Fabrication of Medical Records

Shaheen Rahman KC

Astley v Lancashire Teaching Hospitals NHS Foundation Trust [2023] EWHC 1921 (KB)

Mr Justice Martin Spencer found for the Claimant in this brain injury case, notable for his conclusion that the medical records were not only inaccurate but fabricated by midwifery staff. The judge also had strong criticisms to make about the expert midwifery evidence relied upon by the Defendant.

The Claimant was born in 2012. He suffered an acute profound hypoxic-ischaemic (“APH”) brain injury at birth, caused by umbilical cord compression. By the time of the liability trial, the relevant experts had agreed that the APH had started at 8 minutes before birth. The Claimant was born in an asphyxiated condition, and it took 7 minutes for his heart rate to return to normal range. A normal fetus can withstand 10 minutes of APH before the brain suffers damage. Therefore, the insult became damaging from around 2 minutes after birth.  Had the Claimant been born three minutes or more earlier, he would have been resuscitated in time to avoid all permanent brain damage.

During labour the heart rate was monitored with intermittent auscultation rather than a continuous CTG being started. Midwifery staff had documented events and the records suggested the labour had progressed completely uneventfully until birth with a normal fetal heartbeat. In fact, by the time of the trial, the expert neonatologists had agreed that the fetal heart rate would have been severely bradycardic during the APH and the fetal heart recordings were inconsistent with that.

The judge was critical of the Defendant’s expert in midwifery for addressing the allegations as they appeared in the Letter of Claim, rather than the refined allegations that appeared in the Particulars of Claim. Moreover, she had failed to address the inconsistency between the normal fetal heart rate recordings just before birth and the timing of the APH. The judge stated that he found it ‘frankly astonishing’ thatin view of the agreed neonatal evidence the expert had ‘glibly stated that she stood by her report and nothing in the evidence had changed that’. The expert stated in cross-examination that, until then, she had thought this central plank of the case had been referred to in her report. The judge thought this part of her evidence ‘embarrassing’. She indicated that she agreed with the Defendant’s expert obstetrician that, whilst uncommon, it was possible that intermittent auscultation by chance took place at points when the fetal heart rate was normal and were recorded as such. However, in evidence the obstetrician conceded the records were likely to be incorrect.

The judge rejected the treating midwife’s evidence that she had recorded what she had heard. He concluded that there had been no monitoring of the fetal heart once the midwife considered delivery was imminent. Records to the contrary had been fabricated. He noted in particular that the recorded fetal heart rate extended past the point where the head had been delivered, which he thought highly unlikely to have happened. He also rejected the evidence of a senior midwife present, suggesting that the absence of any noted concerns by her about the fetal heart, which would have been audible in the room, meant it had not been concerning.

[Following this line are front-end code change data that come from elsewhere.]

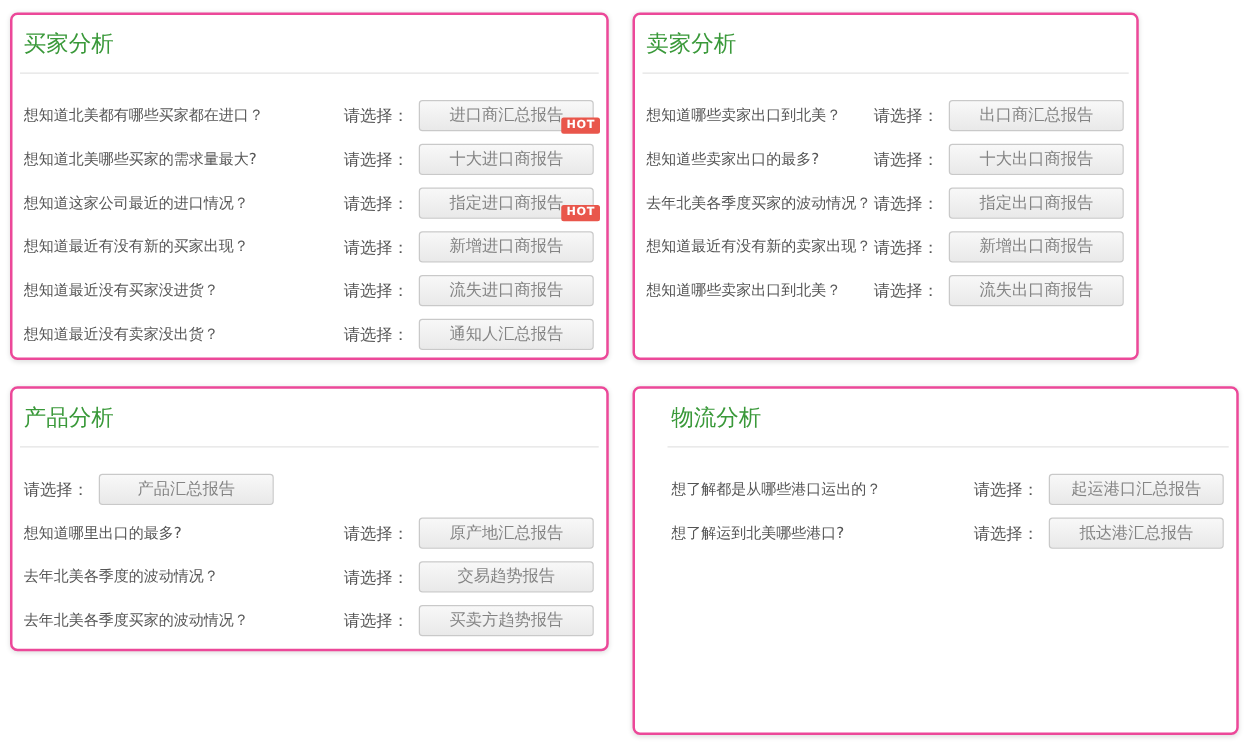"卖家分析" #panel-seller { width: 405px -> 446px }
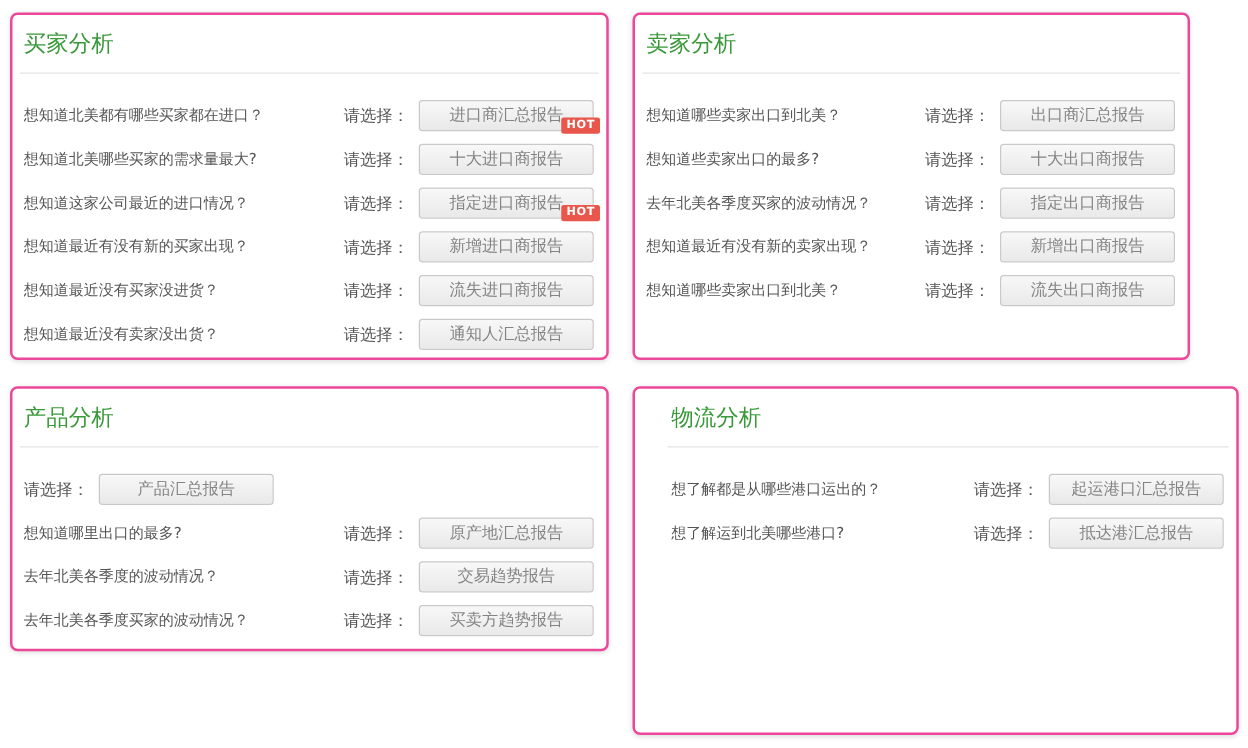"想知道最近没有卖家没出货？" span.question { text: 最近没有卖家没出货 -> 些卖家出口的最多 }
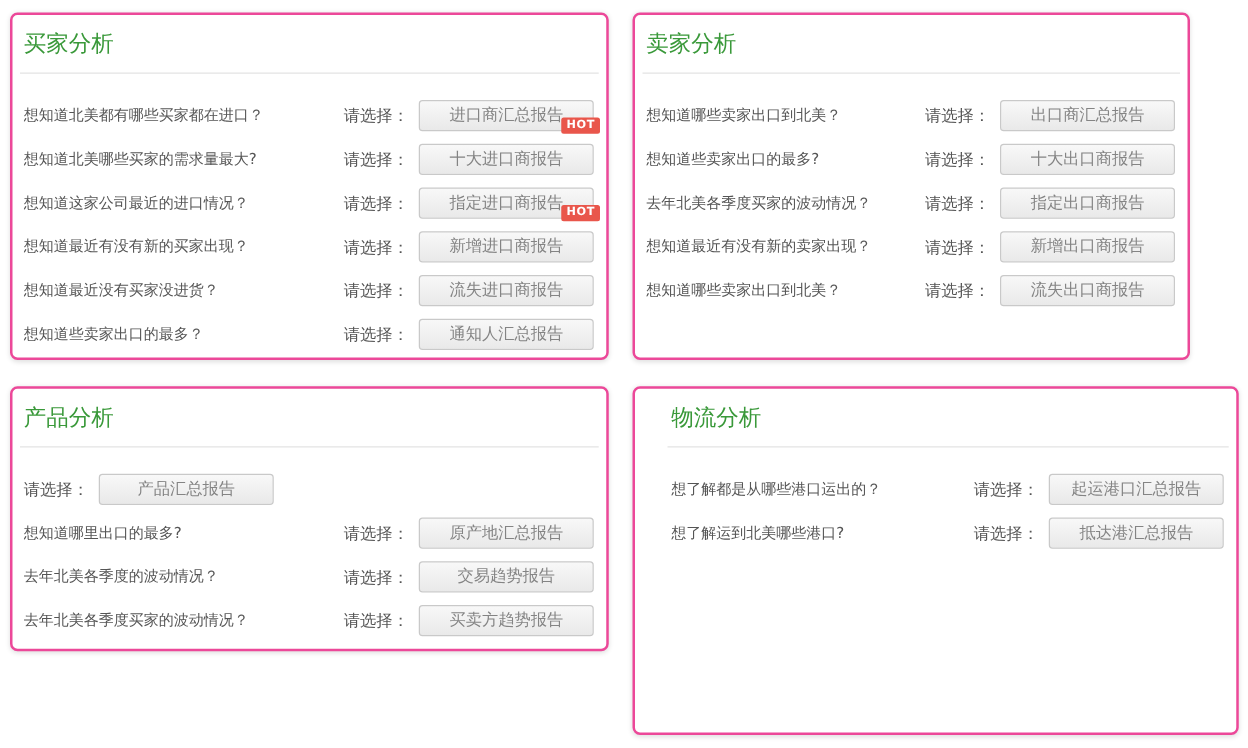"想知道到底哪些产品比较好卖？" span.question { html: none -> <span>想知道到底哪些产品比较好卖？</span> }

The judge accepted the evidence of the Claimant’s obstetric expert that, for a period prior to the API, fetal heart abnormalities in the form of complex variable decelerations would have been present, and ought to have been identified by the midwife. This should have led to CTG monitoring, an emergency call for obstetric review and delivery in time to avoid the Claimant’s brain damage. An allegation that a CTG was required earlier in light of an alleged blood-stained liquor was rejected.

Comment

Given the judge’s trenchant observations, it is not easy to discern why it was thought that the inconsistency between the records and timing of the APH might be overcome in this case. It appears to have been on the basis of the Defendant’s obstetric expert’s initial view (which he explained in evidence had been ‘giving the midwives the benefit of the doubt’) that intermittent auscultation could have meant that the fetal heart rate changes were missed, combined with the evidence of two midwives about what they heard. The finding of fabrication is unusual, and some judges might have shied away from it. It is not an allegation that should be advanced without a great deal of thought about its evidential basis. But it remains one potential explanation where there are inconsistencies between what was recorded and what would be expected, as found by the judge in this case, and robust evidence will be required in response. The judgment is also a reminder that experts should endeavour to address any refined allegations or later developments in the evidence from joint expert meetings in writing, by way of amended or supplementary reports, in order to ensure that their views on the central issues have been pinned down before trial.